Adding authorization header leads in infinite block of connect_async
Tockra opened this issue · 2 comments
Hi,
I'm trying to test my websocket implementation by using tokio_tungstenite.
For that I build a small mapper function receiving a SocketAddr, endpoint and auth_token:
pub async fn get_websocket_connection(
addr: SocketAddr,
endpoint: &str,
auth_token: &str,
) -> WebSocketStream<MaybeTlsStream<TcpStream>> {
let port = addr.port();
let host = format!("ws://127.0.0.1:{port}{endpoint}");
let (socket, response) = tokio_tungstenite::connect_async(
Request::builder()
.uri(host.clone())
.header("Authorization", format!("Bearer {}", auth_token))
.header("Host", format!("127.0.0.1:{port}"))
.header("Connection", "Upgrade")
.header("Upgrade", "websocket")
.header("Sec-WebSocket-Version", "13")
.header(
"Sec-WebSocket-Key",
tokio_tungstenite::tungstenite::handshake::client::generate_key(),
)
.body(())
.unwrap(),
)
.await
.unwrap();
assert_eq!(response.status(), StatusCode::OK);
socket
}
This connection seems not to work. My test blocks longer than 60 seconds here. If I place a wait (15 seconds) before the connect_async it works. I think the application does not provide the endpoints but the connect_async already tries to connect. But I can not explain why it blocks infinite.

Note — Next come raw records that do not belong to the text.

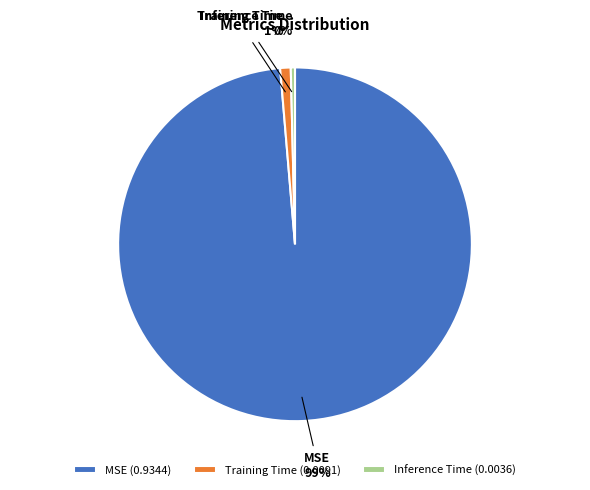

The Training Time slice represents 14% of the pie. True or false?

False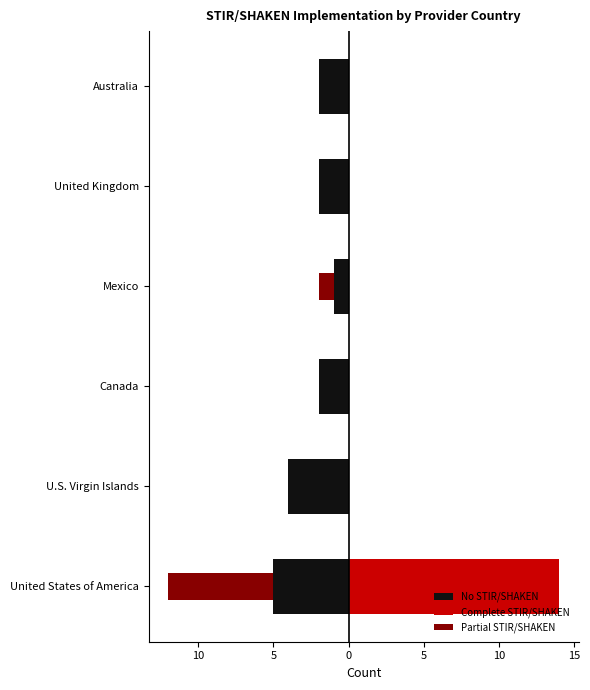

Are the bars horizontal?

Yes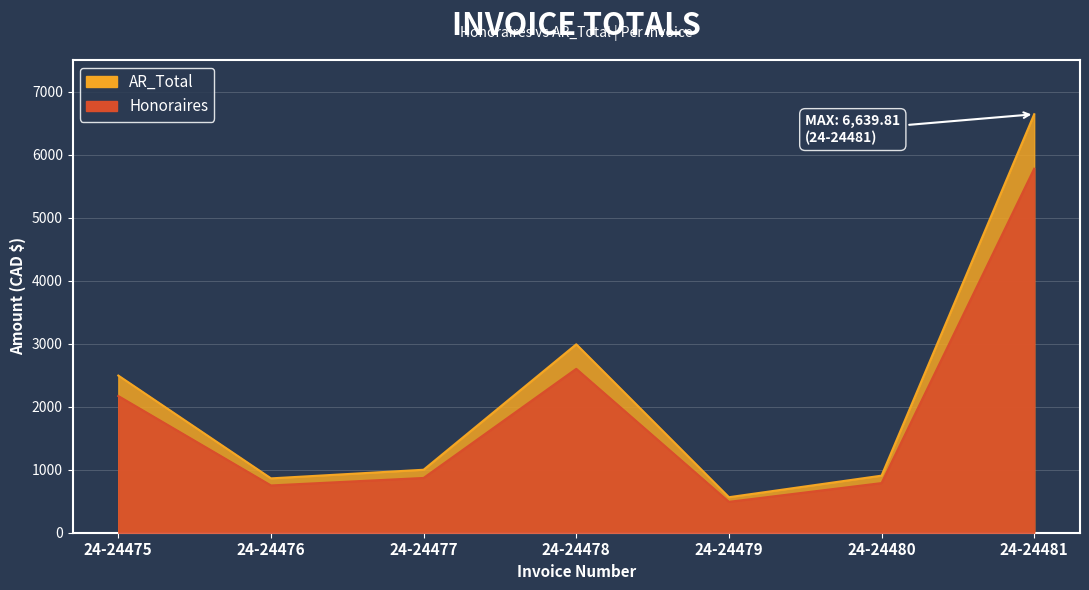

Reading left to right, transcribe all the data shown in this chart.

AR_Total: 2493.5	862.3	999.1	2989.3	563.4	905.4	6639.8
Honoraires: 2168.8	750.0	869.0	2600.0	490.0	787.5	5775.0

I don't want to place a hardcoded wait into my tests. Otherwise the test will burn time and I never can be sure if the waiting time is high enough on computers with low performance.
Some thoughts?
There is likely certain logic/processing in your app/tests that leads to such behavior - I can't tell more because I don't have a source code of a client/server. There is no special processing of authorization headers within tungstenite
or tokio-tungstenite
, so the behavior that you described cannot stem from our crate.
If you could provide a simple self-contained reproducible example of the client/server, we may try to help by checking if something is wrong with the way the crate is used, but I can't really judge about the client/server based on the provided snippet that just adds a couple of headers.
The only suggestion that I can give so far is that you typically don't need to generate Upgrade
, Sec-WebSocket-Version
and other headers. You can just call into_client_request()
on your URL and add the authentication header if that's what you need.
Okay thank you. I tried to build a small example which reproduces it, but I cant.